When a job is submitted and enters the QUEUED state, its native_id property becomes valid. The native_id represents an identifier known to the backend/LRM and is unique to a given backend/LRM and independent of the process that launched the job. A subsequent process could then instantiate a new Job object and use the attach() method to re-connect to the same backend job. An example of how this mechanism can be used is shown below:

submit.py
ex = JobExecutor.get_instance('local')
job = Job(JobSpec('/bin/sleep', ['10']))
ex.submit(job)
assert job.native_id is not None
print(job.native_id)
attach.py
ex = JobExecutor.get_instance('local')
native_id = sys.stdin.read().strip()
job = Job()
ex.attach(job, native_id)
# The status may not be updated immediately after the attach() call, so
# we wait until we get a non-NEW status.
status = job.wait(target_states=[JobState.QUEUED, JobState.ACTIVE, JobState.COMPLETED])
print(status)

Running the above example involves piping the output of the submit.py script, which contains the job’s native_id to the attach.py script:

$ python submit.py | python attach.py

Note

The attach() call does not ensure that the job status is updated before the call returns and, for efficiency reasons, most current JobExecutor implementations do not update the status until later. In order to ensure that the job state has been updated after the job is attached, a call to wait() with target_states=[JobState.QUEUED] is recommended. This call waits for the job to be in the QUEUED state or any subsequent state, effectively making the call a wait for any non-NEW states.

Note

There is no particular requirement that the native_id value supplied to attach() be obtained from the native_id property. Concrete implementations of JobExecutor can document what the native_id represents. For example, the LRM executors in PSI/J Python use LRM IDs for the native_id. Consequently, an ID obtained directly from the LRM can be used for the attach() call.

Note

Depending on configuration, many LRMs remove completed or failed jobs from their queue after a certain (typically short) interval.
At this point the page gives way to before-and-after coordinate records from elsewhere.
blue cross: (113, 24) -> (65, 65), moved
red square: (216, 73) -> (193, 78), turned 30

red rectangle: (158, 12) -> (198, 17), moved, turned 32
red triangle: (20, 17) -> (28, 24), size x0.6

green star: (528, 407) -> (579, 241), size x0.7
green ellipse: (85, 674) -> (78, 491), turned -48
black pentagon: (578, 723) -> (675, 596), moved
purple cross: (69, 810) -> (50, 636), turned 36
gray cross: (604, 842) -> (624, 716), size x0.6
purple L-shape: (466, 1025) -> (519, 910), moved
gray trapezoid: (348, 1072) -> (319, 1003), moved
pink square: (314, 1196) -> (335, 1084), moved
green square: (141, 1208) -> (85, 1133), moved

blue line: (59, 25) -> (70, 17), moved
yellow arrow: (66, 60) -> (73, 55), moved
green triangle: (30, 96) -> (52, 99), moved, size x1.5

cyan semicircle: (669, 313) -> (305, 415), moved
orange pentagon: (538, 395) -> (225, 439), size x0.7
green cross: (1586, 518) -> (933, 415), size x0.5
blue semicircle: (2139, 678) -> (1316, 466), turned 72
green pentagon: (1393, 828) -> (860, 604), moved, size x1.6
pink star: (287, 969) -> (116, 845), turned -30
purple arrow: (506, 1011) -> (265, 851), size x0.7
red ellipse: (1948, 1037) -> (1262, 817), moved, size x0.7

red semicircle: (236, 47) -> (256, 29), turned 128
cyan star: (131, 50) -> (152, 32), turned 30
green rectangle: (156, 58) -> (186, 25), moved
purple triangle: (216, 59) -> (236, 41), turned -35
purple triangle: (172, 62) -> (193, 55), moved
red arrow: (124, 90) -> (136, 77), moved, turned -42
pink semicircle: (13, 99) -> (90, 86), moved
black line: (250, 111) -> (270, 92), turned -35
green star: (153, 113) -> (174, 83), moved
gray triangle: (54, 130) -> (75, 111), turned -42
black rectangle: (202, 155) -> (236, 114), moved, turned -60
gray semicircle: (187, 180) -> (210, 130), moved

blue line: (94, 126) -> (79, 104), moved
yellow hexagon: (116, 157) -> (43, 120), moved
If a job is attached to a native id representing a LRM job that has been removed from the queue, current PSI/J job executors assume that the job has been completed. An attempt is made to detect whether the job was launched through PSI/J executors, and it may be possible, as a result, for the executor to retrieve the job exit code and distinguish between a failed and completed job, but that is not guaranteed.

Note

When a job is attached to a native_id, current executors do not update the JobSpec to reflect the LRM job represented by the native_id and is, instead, left empty.